A RETAIL THERAPY PARODOX
Fresh out of high school Suzette shocked everyone when she declared that she would not be going to university on a full scholarship to study engineering. Instead she cashed out all of her savings and dove headlong into an online clothing store that targets young women. Armed with the knowledge about the secrets of what her peers loved to buy, she rapidly built a following of over ten thousand customers with average gross sales of $60,000 per month. Her net profit margin hovered around thirty per cent, so she was making more money than she knew what to do with. She would reinvest most of her earnings into inventory, constantly switching things around and boosting social media ads to keep her audience plugged in for new arrivals.
With things going wonderfully well, Suzette dressed back a bit to enjoy the fruits of her labor. Her lifestyle inflated extraordinarily, after her bank threw her a credit card with $100,000 of “free money” plus bonus airline miles. She started spending liberally, frequently picking up the dinner tabs for friends who were still in university. Retail therapy felt good, particularly after months of twelve-hour days behind her laptop.
Unexpectedly a series of events sought to threaten to her business. Suppliers discontinued her best lines then hiked prices; shipping became a problem, foreign exchange tightened and sales tapered down without warning. Suzette’s retail spending came to an abrupt halt when the credit card reached its maximum and the debt refused to budge. As the situation worsened she found herself surrounded by boxes of unsold goods so she started selling off items below cost just to keep the cash flowing.
Undaunted by the reversal of fortunes and knowing she started with nothing; Suzette is working her way back to her former glory, this time with the wisdom acquired from past mistakes.
In his book: “Why we buy: The science of Shopping” Paco Underhill (CEO of Envirosell a New York City-based research consulting company that studies the interaction between customers and their environment) stated:
“Women are an important part of the consumer economy. Pay attention to them.”
It seems paradoxical that Suzette who sells primarily to women in an online setting has paradoxically fallen prey to the power of offline retail therapy (Dictionary definition: “The practice of shopping in order to make oneself feel more cheerful.”
I encountered Underhill’s book about ten years ago whilst researching ways to help my clients stick to their budgets. Prior to reading the material I couldn’t understand why even the most financially astute persons were struggling with spending challenges. Initially I ascribed the lion’s share of the blame to discipline, but I soon found out that the problem went much deeper; into the subconscious.
Underhill’s company helps capture, analyze and harness consumer behaviour data in order to orchestrate the shopping experience to increase sales. As fate would have it his (corporate) clients’ success redounded to my “temporary” failure as a financial coach.
Dave Ramsey; a popular US financial personality, says that: “financial success is twenty per cent (20%) head knowledge and eighty per cent (80%) behaviour.”
Controlling Retail Therapy in Current Economic Times
With the spate of recent retrenchments and corporate downsizings, many persons may find themselves facing situations not dissimilar to Suzette’s. Self-employed persons may have a fighting chance as they could manipulate some of the variables to stay afloat. But for persons who have experienced a total loss of income, with heavy debts; dramatic adjustments must be made to preserve cash resources until income starts flowing again.

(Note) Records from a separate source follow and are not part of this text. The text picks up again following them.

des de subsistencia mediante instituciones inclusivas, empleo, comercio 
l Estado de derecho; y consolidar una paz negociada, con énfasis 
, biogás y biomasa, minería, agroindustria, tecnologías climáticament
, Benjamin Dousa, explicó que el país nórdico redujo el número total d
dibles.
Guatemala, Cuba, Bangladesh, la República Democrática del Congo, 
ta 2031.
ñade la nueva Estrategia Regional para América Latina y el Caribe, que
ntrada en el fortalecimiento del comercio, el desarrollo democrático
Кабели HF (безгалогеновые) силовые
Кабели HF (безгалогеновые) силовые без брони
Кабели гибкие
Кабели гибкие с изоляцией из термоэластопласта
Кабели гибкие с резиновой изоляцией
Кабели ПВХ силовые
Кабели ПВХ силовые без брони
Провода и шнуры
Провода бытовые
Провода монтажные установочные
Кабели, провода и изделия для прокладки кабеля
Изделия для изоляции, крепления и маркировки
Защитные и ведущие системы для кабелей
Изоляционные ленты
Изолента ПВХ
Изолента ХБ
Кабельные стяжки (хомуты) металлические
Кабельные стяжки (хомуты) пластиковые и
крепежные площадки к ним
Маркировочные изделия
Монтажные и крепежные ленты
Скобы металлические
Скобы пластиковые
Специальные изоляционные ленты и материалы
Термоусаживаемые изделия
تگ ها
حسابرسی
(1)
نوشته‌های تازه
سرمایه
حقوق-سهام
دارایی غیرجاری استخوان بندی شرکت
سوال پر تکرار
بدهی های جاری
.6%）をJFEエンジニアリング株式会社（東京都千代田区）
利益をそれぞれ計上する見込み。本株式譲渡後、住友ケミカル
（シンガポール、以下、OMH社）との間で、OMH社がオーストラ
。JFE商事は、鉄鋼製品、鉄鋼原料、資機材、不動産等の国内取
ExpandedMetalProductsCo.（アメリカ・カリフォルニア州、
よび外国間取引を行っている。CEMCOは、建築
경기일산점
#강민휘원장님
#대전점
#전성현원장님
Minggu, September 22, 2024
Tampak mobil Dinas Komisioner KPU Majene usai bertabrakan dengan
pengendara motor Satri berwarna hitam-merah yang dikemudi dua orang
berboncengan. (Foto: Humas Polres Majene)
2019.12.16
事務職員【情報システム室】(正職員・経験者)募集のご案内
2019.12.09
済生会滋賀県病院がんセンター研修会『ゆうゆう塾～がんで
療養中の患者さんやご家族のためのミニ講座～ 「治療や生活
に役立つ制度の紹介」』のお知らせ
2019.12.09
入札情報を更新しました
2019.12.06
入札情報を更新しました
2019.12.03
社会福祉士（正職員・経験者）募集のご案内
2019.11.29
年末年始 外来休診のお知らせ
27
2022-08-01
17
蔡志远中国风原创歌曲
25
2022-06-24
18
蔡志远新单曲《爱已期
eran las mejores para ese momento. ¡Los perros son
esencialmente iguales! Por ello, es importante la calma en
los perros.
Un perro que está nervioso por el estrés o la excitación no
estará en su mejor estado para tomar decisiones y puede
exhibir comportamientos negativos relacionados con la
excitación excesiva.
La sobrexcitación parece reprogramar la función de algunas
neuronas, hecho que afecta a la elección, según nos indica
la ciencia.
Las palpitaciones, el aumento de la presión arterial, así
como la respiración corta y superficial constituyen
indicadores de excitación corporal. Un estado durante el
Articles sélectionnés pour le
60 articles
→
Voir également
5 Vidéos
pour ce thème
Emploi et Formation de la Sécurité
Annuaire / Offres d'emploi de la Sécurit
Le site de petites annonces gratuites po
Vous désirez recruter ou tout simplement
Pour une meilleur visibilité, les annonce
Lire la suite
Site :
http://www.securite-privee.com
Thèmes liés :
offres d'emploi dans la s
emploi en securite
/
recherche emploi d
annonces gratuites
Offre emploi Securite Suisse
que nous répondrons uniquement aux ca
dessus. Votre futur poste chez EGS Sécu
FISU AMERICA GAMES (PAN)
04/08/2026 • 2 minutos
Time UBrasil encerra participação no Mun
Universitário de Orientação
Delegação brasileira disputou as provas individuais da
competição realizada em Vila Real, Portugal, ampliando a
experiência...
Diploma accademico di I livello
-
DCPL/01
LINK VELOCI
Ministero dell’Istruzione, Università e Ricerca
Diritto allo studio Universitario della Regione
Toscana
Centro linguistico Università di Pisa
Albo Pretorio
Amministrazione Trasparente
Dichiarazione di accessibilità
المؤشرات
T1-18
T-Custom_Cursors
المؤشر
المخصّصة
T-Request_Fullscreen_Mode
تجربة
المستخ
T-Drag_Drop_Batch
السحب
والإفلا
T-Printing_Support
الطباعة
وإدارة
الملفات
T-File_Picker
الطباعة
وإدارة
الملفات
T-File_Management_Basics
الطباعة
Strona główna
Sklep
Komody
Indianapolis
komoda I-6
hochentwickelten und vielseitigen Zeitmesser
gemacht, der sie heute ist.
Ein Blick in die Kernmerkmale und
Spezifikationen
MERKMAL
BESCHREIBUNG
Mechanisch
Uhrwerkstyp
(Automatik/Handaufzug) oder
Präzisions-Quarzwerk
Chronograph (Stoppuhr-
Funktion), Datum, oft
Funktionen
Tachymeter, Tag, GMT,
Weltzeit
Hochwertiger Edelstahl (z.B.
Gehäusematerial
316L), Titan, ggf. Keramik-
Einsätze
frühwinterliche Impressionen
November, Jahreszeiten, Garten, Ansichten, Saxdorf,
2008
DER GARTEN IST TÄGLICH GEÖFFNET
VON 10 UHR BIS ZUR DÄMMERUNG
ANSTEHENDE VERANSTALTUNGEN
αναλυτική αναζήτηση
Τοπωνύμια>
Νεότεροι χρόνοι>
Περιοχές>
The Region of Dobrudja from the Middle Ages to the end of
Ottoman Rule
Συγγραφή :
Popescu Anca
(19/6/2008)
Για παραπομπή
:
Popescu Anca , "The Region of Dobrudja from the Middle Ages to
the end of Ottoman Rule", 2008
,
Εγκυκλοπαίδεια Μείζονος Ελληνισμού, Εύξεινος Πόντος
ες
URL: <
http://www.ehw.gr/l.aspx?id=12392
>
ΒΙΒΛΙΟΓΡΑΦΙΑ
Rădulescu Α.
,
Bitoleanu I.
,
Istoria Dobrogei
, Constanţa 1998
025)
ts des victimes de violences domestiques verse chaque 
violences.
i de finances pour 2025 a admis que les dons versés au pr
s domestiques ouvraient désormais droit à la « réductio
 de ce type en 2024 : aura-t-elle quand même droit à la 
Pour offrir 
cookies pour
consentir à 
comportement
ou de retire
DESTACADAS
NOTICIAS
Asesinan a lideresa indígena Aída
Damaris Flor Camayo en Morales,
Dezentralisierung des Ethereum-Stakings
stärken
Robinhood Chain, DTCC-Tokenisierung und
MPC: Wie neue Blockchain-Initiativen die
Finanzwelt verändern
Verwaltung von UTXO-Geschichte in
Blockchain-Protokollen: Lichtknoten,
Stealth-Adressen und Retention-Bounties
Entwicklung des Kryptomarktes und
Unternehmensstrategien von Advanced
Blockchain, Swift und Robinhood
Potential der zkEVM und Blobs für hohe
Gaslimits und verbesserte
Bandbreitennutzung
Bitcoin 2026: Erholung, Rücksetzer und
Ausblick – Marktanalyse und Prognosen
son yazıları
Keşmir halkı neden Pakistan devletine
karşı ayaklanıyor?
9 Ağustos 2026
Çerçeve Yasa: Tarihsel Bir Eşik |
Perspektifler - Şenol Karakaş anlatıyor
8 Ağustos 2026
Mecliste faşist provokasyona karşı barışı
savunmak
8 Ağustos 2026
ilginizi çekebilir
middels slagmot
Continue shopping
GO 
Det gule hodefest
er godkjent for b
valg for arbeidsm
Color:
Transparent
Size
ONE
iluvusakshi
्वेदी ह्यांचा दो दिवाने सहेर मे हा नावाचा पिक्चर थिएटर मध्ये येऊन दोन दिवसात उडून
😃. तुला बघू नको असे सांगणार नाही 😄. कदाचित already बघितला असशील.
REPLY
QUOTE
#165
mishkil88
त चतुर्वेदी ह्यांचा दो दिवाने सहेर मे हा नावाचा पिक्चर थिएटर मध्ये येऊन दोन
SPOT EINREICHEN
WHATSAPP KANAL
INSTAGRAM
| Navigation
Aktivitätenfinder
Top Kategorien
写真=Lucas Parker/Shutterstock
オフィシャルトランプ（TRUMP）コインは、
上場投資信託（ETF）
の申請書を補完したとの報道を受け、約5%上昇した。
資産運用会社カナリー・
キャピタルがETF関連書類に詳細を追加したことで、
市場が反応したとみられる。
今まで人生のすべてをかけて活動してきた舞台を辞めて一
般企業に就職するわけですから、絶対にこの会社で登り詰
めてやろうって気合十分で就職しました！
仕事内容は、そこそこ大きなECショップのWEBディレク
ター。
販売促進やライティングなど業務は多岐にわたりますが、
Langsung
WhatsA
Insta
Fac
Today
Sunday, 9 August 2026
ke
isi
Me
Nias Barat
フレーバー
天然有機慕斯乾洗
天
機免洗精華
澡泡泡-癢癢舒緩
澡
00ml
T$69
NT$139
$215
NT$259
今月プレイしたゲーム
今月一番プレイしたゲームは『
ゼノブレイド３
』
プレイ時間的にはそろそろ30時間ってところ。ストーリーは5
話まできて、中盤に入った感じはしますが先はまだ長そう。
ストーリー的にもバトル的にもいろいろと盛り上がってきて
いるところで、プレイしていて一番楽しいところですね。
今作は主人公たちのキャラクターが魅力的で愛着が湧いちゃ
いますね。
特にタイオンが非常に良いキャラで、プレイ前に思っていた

For persons still gainfully employed, they need to get to the root of the spending problem and “nip it in the bud”. Most of the work centers on becoming more conscious about the barrage of advertising messages, sales tricks, product placements and stimuli that appeal to the five senses and emotions.
Underhill: “Remember that more than 60 percent of what we buy wasn’t on our list.”
I somewhat disagree with him on this point because in practice lists are effective, as long as you refer to them on the shopping expedition – in addition to wearing blinders, earplugs, nose clips, keeping hands in pockets, eating before going out and limiting use of credit cards. To ensure that these tactics are effective, ask the question: “Is this a need or a want?” If this doesn’t work then reframe the question: “Can I live without this purchase” or “Will I die if I don’t purchase it?”
Suzette’s Other Lessons
- Never take success for granted
- Keep cash reserves for financial setbacks
- Eliminate and avoid credit card debt
- Find inexpensive ways to feel good
Life, business and finances are unpredictable so develop the ability to adjust to change and learn from mistakes for financial success is within your reach.